Spate of anti-Semitic graffiti hits Toronto

B’nai Brith Canada denounces anti-Semitic graffiti in the downtown Toronto area over the Passover holiday.

Elad Benari ,

Toronto
Toronto
iStock

B’nai Brith Canada on Monday expressed concern over a spate of anti-Semitic graffiti in the downtown Toronto area over the Passover holiday.

In a statement, the organization said that last Wednesday, the eve of Passover, it was notified of graffiti seemingly blaming the COVID-19 pandemic on “the Jews.”

This vandalism defaced the garage of a private home on Crawford Street, near College Street and Ossington Avenue. The graffiti has since been removed, it said.

The very next day, according to B’nai Brith Canada, the BlogTO website reported that the words “Zionists are not welcome” had been spray-painted on an Aroma Espresso Bar location at College Street and Bathurst Street in Toronto, an area just a 10-minute walk away from the site of the previous vandalism. Aroma was founded in Israel in 1994.

The same Toronto Aroma location had been vandalized with an almost identical hateful message just about a week earlier.

B’nai Brith has reported all three incidents to Toronto Police, who are investigating the matter.

These incidents come while non-essential businesses in Ontario have been ordered to close, though some Aroma locations remain open to serve beverages and baked goods only.

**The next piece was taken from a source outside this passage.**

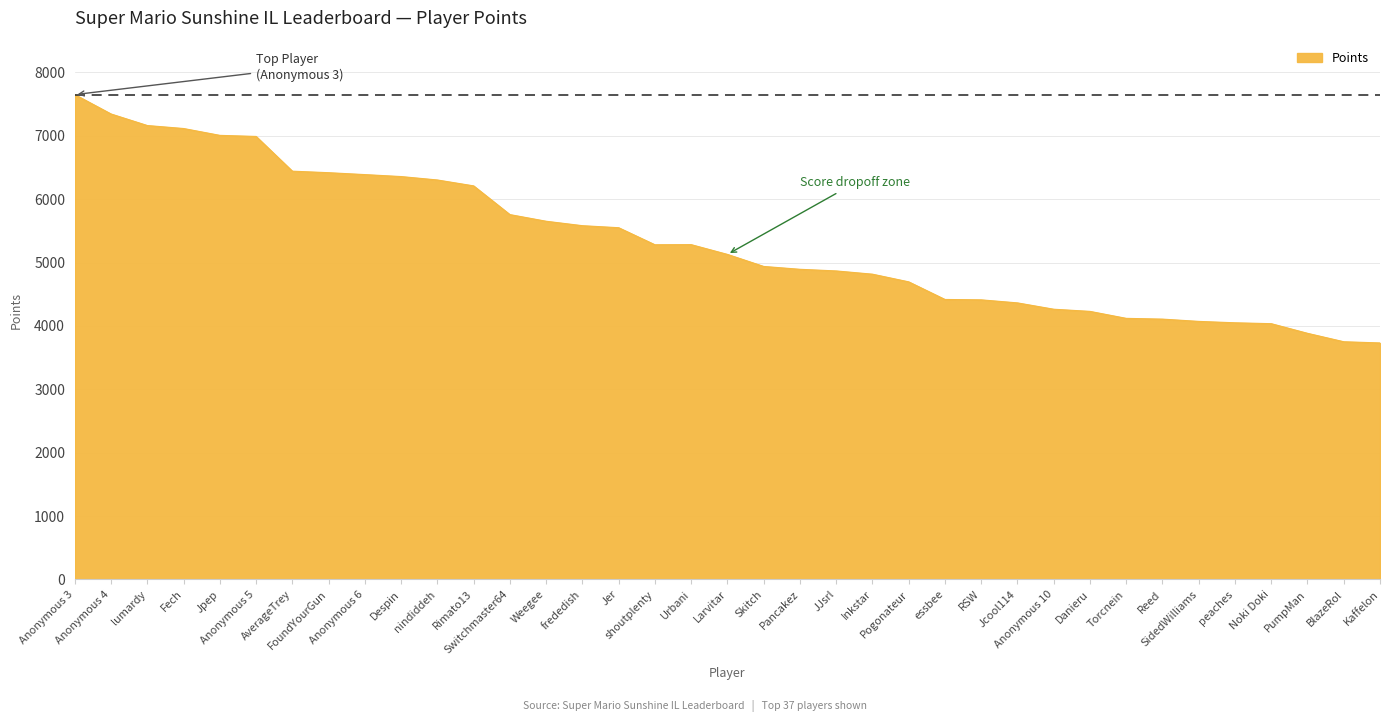

The value at Noki Doki is 4035. True or false?

True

“It is disappointing that while most people are working together in the face of crisis, at least one person has instead chosen to spread hatred,” said Michael Mostyn, Chief Executive Officer of B’nai Brith Canada.

“Spreading anti-Semitic messages during a Jewish holiday is a particularly despicable act,” he added.

Elsewhere in Toronto, said B’nai Brith Canada, Ledbury Park Elementary and Middle School was defaced with swastikas on April 1.

Hatemongers have also taken advantage of the COVID-19 pandemic to “Zoombomb” online Jewish gatherings, including a webinar hosted by a Canadian Jewish group and a gathering held by a Vancouver Jewish school.

Earlier this month, a Judaica store in Toronto that had been closed due to the coronavirus outbreak was broken into and vandalized.

Aleph Bet Judaica, founded in 1988 and located on Bathurst Street in the heart of Toronto's Jewish community, had its windows smashed and its till emptied during early morning hours, when no employee was on site.

Data released by Statistics Canada in July found that Canadian Jews were the most targeted group for hate crimes in 2018, a trend continuing from the previous two years.

In total, police across Canada reported 347 hate crimes targeting Jews in 2018, down marginally from the 2017 figure of 360. However, anti-Jewish hate crimes amounted to 19% of the national total, even though Jews account for only about 1% of the Canadian population.

The report was consistent with B’nai Brith’s 2018 Audit of Anti-Semitic Incidents. The Audit found an overall increase in the number of incidents in 2018, but a slight decrease in cases of vandalism and violence, which are more likely to be recorded by police as hate crimes than cases of harassment.